Sunday 18 January
Jessie turned and stared straight into the beam, her brain racing. He didn’t have a gun, she was pretty sure of that, otherwise he’d have pulled that on her, not the knife. He was wounded. He was not big. She had the knife. She knew some self-defence. But he still frightened her.
There must be another exit.
Then the torch went off.
She blinked at the darkness, as if that might make it go away, or somehow lighten it. She was shaking. She could hear herself panting. She struggled to quieten her breathing down.
Now they were equal, but he had an advantage. He presumably knew the layout in here.
Was he creeping up on her now?
In the torch beam, she’d seen to her left a vast space with what looked like some kind of silo at the end of it. She took a few steps and almost instantly stumbled. There was a loud metal pingggggg as something rolled away from under her feet and fell with a swoosh, splashing into water below seconds later.
Shit.
She stood still. Then she remembered her phone!
If she could get back to the van, she could call for help. Then with panic rising, she thought again, Call who? Where was she? Trapped inside some fucking great disused factory building somewhere. How great would that sound if she told the 999 operator?

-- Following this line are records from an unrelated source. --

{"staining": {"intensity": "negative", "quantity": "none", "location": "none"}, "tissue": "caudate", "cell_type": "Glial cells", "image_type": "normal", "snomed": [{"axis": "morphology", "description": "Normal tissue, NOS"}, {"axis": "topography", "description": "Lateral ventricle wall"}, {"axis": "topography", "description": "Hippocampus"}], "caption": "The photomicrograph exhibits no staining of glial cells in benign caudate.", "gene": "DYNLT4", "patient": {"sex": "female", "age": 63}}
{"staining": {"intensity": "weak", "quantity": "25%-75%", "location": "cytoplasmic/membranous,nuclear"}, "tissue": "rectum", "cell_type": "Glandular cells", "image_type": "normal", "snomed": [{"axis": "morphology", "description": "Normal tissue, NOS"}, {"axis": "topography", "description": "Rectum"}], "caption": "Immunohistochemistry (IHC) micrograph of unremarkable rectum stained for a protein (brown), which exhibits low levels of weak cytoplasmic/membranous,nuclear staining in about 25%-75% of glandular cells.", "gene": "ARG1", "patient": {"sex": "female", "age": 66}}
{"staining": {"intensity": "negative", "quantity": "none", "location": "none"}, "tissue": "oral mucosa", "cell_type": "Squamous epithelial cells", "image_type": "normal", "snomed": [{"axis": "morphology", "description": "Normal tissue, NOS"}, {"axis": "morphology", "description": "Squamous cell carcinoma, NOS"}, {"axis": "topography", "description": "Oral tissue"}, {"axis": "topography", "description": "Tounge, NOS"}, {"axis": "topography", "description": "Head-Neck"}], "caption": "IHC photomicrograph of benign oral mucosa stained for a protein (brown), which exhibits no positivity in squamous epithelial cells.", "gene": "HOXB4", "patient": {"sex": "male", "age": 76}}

He was already back at the camper van. His face was throbbing in agony and he couldn’t see out of his right eye, but he didn’t care, not at this moment. He did not care about anything except getting that bitch. She’d seen his face.
He had to find her. Had to stop her getting away.
Had to, because she could bring him down.
And he knew how.
He did not want to reveal his position by switching on the torch, so he moved as slowly as he could, feeling his way around the interior of the van until he found what he was looking for. His night-vision binoculars.
It took him only seconds to spot her. A green figure through the night-vision lens, moving slowly, inching her way left, walking like someone in slow motion.
Think you are so smart, don’t you?
He looked around for an implement. Something heavy and solid that would bring her down. He opened the cupboard beneath the sink, but it was too dark to see in, even with his night-vision. So he briefly switched on the torch. The night-vision flared, shooting searing light into his right eye, startling him so much he dropped the torch and stumbled back, falling over.
Jessie heard the crash. She looked over in its direction and instantly saw light inside the camper. She hurried further away towards the silo she had seen, fumbling her way, tripping over something, then banging her head into a sharp protruding object. She stifled a groan. Then carried on, feeling with her hands in the darkness until they reached an upright steel stanchion.
One of the pillars supporting the silo?
She crept forward, feeling the downward curve of the base of the silo, and crawled under it, then, still inching her way with her hands, she stood up, breathing in a dry dusty smell. Then she touched something that felt like the rung of a ladder.
He carried on searching with the torch, frantically opening each of the drawers. In the last one he found a bunch of tools. Among them was a big, heavy spanner. He picked it up, feeling the pain in his eye worsening with every second, feeling the blood streaming down his face. He retrieved the binoculars and moved to the door, staring out through them.
The bitch had vanished.
He didn’t care. He would find her. He knew the whole of this cement works like the back of his hand. He’d supervised the installation of all the surveillance cameras in here. This building housed the giant kilns that heated the combined limestone, clay, sand and bottom ash to 1,500 degrees Celsius, then fed it into twin giant cooling turbines, forward to the grinding mills and, when processed, into a series of storage silos to feed into waiting empty goods trucks. If the bitch wanted to hide, there were plenty of places.
But there was only one exit.
And he had the keys to the padlock in his pocket.